> [Text]:
Carlos Tevez holding the EPL trophy with Mancini

September 27th is a Thursday this year. Given that 2012 is a leap year, it will be the 271st day of the year. On this day, the great Roman Francesco Totti will celebrate his 36th birthday, while the folks over at Google HQ celebrate its 14th.

However, September 27th, 2012 will also be the first anniversary, so to speak, of that night in Munich, a day that will be forever remembered by Manchester City fans, as well the six months that followed.

I needn’t explain what went on that night, in fact, I probably couldn’t even if I wanted to, because I don’t know. The truth is, I don’t think anybody knows what exactly happened because what is clear to me is that there was massive confusion and miscommunication between Roberto Mancini and Carlos Tevez.

Now Carlos Tevez is arguably the best footballer I’ve ever seen put on “City Blue”, he’s probably the hardest working footballer that I’ve ever seen in a sky blue shirt, but the fact remains that in taking a six-month ‘hiatus’ from City, he completely disrespected the manager, the owner, the shirt, and most importantly, the Manchester City fans who would give everything to have the opportunity to be out playing on the pitch that he so disgracefully neglected.

> [Using the information]:
a: According to the text about Carlos Tevez, whom or what did he disrespect by taking a six-month break from City? List every one it names.
b: Show every line of the rows that contains the word "Ниро". Case counts.

> [Text pulled from each page]:
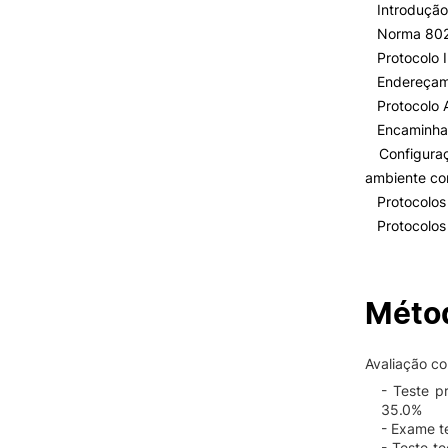
Introdução à
Norma 802
Protocolo I
Endereçame
Protocolo 
Encaminhame
Configuraçã
ambiente con
Protocolos 
Protocolos 
Métod
Avaliação c
- Teste p
35.0%
- Exame t
- Teste t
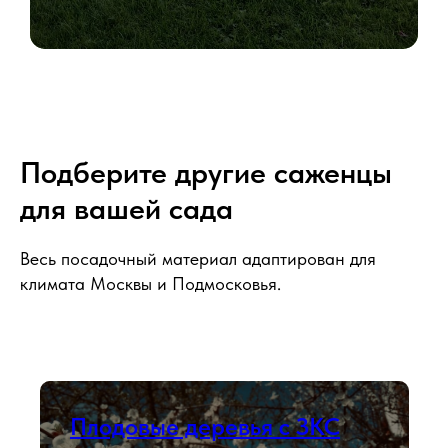
Подберите другие саженцы
для вашей сада
Весь посадочный материал адаптирован для
климата Москвы и Подмосковья.
Плодовые деревья с ЗКС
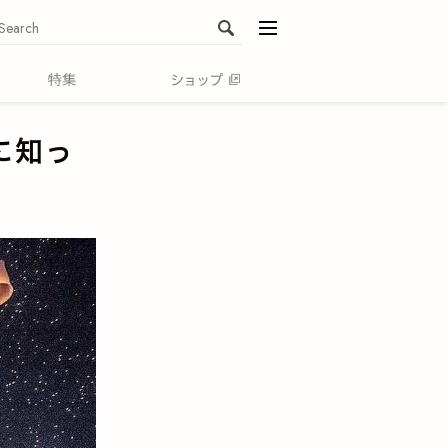
menu
に知っ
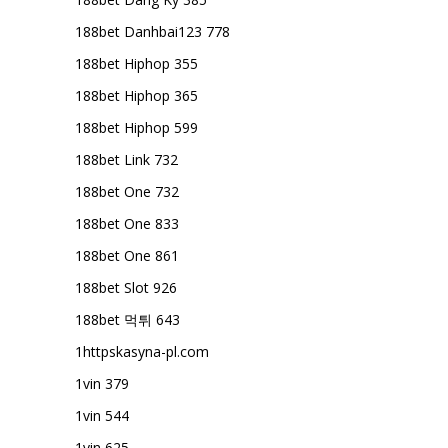
188bet Danhbai123 778
188bet Hiphop 355
188bet Hiphop 365
188bet Hiphop 599
188bet Link 732
188bet One 732
188bet One 833
188bet One 861
188bet Slot 926
188bet 먹튀 643
1httpskasyna-pl.com
1vin 379
1vin 544
1vin 625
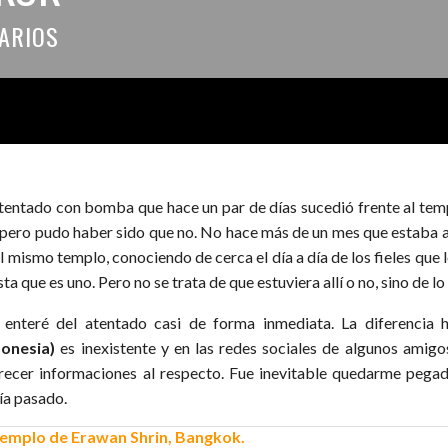
ARIOS
atentado con bomba que hace un par de días sucedió frente al te
í, pero pudo haber sido que no. No hace más de un mes que estaba 
el mismo templo, conociendo de cerca el día a día de los fieles que
sta que es uno. Pero no se trata de que estuviera allí o no, sino de
enteré del atentado casi de forma inmediata. La diferencia 
donesia)
es inexistente y en las redes sociales de algunos amig
recer informaciones al respecto. Fue inevitable quedarme pega
ía pasado.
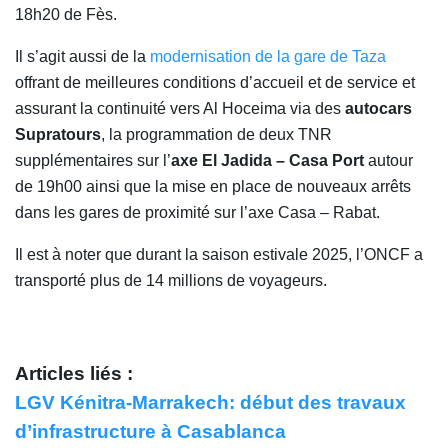
18h20 de Fès.
Il s’agit aussi de la
modernisation de la gare de Taza
offrant de meilleures conditions d’accueil et de service et
assurant la continuité vers Al Hoceima via des
autocars
Supratours
, la programmation de deux TNR
supplémentaires sur l’
axe El Jadida – Casa Port
autour
de 19h00 ainsi que la mise en place de nouveaux arrêts
dans les gares de proximité sur l’axe Casa – Rabat.
Il est à noter que durant la saison estivale 2025, l’ONCF a
transporté plus de 14 millions de voyageurs.
Articles liés :
LGV Kénitra-Marrakech: début des travaux
d’infrastructure à Casablanca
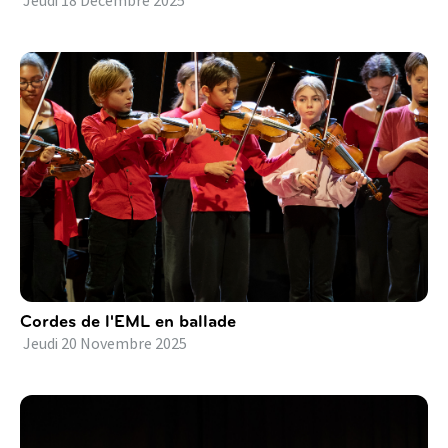
Jeudi
18
Décembre
2025
Cordes de l'EML en ballade
Jeudi
20
Novembre
2025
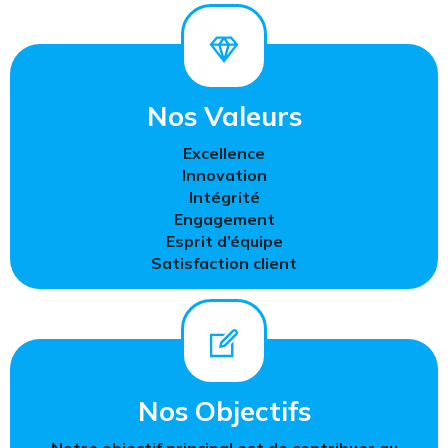
Nos Valeurs
Excellence
Innovation
Intégrité
Engagement
Esprit d’équipe
Satisfaction client
Nos Objectifs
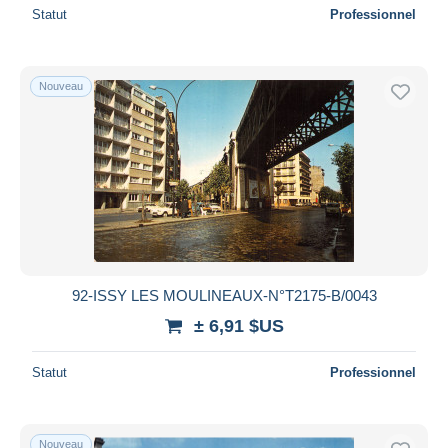
Statut
Professionnel
Nouveau
92-ISSY LES MOULINEAUX-N°T2175-B/0043
± 6,91 $US
Statut
Professionnel
Nouveau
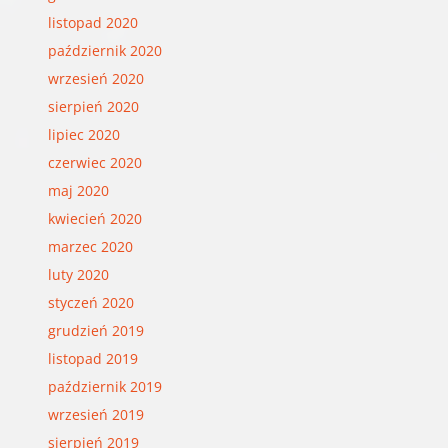
listopad 2020
październik 2020
wrzesień 2020
sierpień 2020
lipiec 2020
czerwiec 2020
maj 2020
kwiecień 2020
marzec 2020
luty 2020
styczeń 2020
grudzień 2019
listopad 2019
październik 2019
wrzesień 2019
sierpień 2019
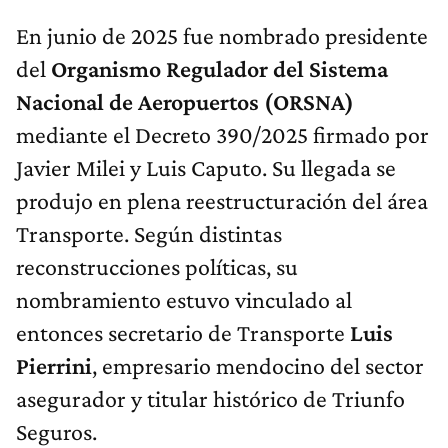
En junio de 2025 fue nombrado presidente
del
Organismo Regulador del Sistema
Nacional de Aeropuertos (ORSNA)
mediante el Decreto 390/2025 firmado por
Javier Milei y Luis Caputo. Su llegada se
produjo en plena reestructuración del área
Transporte. Según distintas
reconstrucciones políticas, su
nombramiento estuvo vinculado al
entonces secretario de Transporte
Luis
Pierrini
, empresario mendocino del sector
asegurador y titular histórico de Triunfo
Seguros.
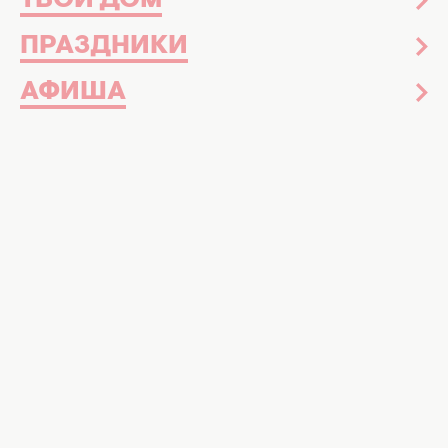
ТВОЙ ДОМ
ПРАЗДНИКИ
АФИША
Роберт Де Ниро - один из самых уважаемых
актеров современности. А еще он один из
самых верных в индустрии - у режиссера
Мартина Скорсезе, который фактически
прославил его в своих фильмах, Де Ниро
снимался в каждом десятилетии, кроме
нулевых. Впрочем, нулевые можно простить
- тогда актер боролся с раком и победил
болезнь. Мы вспоминаем самые удачные
фильмы Де Ниро.
УЗНАЙТЕ БОЛЬШЕ:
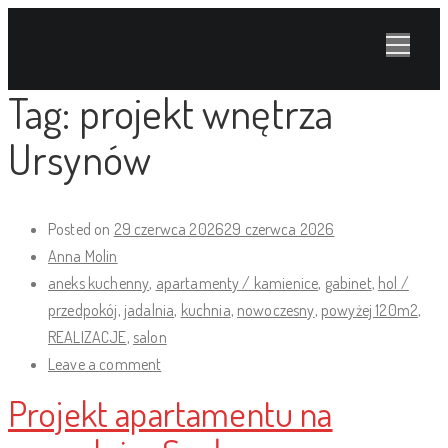
Tag:
projekt wnętrza
Ursynów
Posted on
29 czerwca 2026
29 czerwca 2026
Anna Molin
aneks kuchenny
,
apartamenty / kamienice
,
gabinet
,
hol /
przedpokój
,
jadalnia
,
kuchnia
,
nowoczesny
,
powyżej 120m2
,
REALIZACJE
,
salon
Leave a comment
Projekt apartamentu na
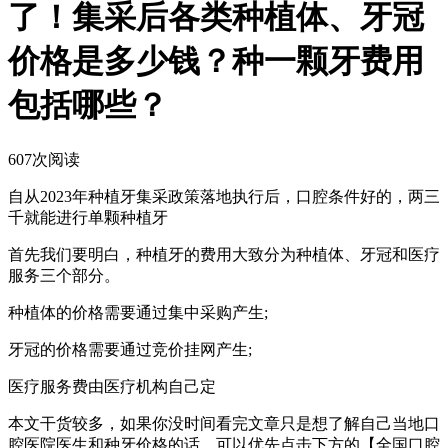
了！集采后各类种植体、牙冠
价格是多少钱？种一颗牙费用
包括哪些？
607
次阅读
自从2023年种植牙集采政策落地执行后，口腔条件好的，两三
千就能进行单颗种植牙
首先我们要明白，种植牙的费用大致分为种植体、牙冠和医疗
服务三个部分。
种植体的价格需要通过集中采购产生;
牙冠的价格需要通过竞价挂网产生;
医疗服务费由医疗机构自己定
本文干货较多，如果你没时间看完文章只是想了解自己当地口
腔医院医生和种牙价格的话，可以优先点击下方的【全国口腔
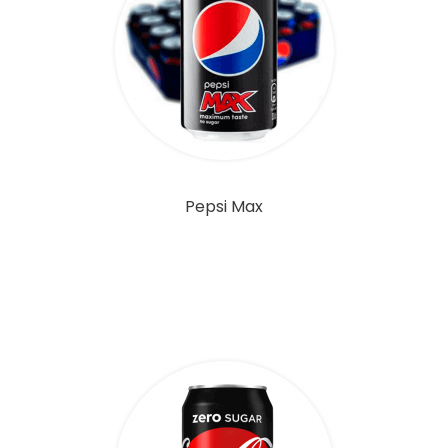
Pepsi Max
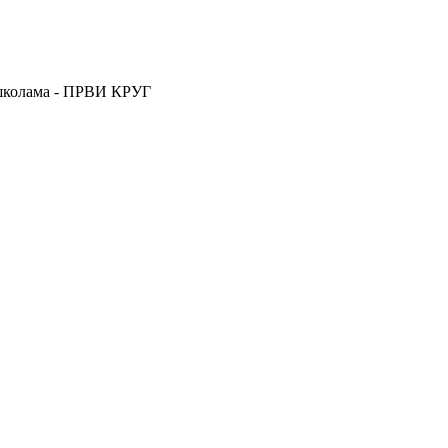
 школама - ПРВИ КРУГ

> [Problem solutions]:
a:
- the manager
- the owner
- the shirt
- the Manchester City fans

b:
Роберт Де Ниро - один из самых уважаемых
прославил его в своих фильмах, Де Ниро
фильмы Де Ниро.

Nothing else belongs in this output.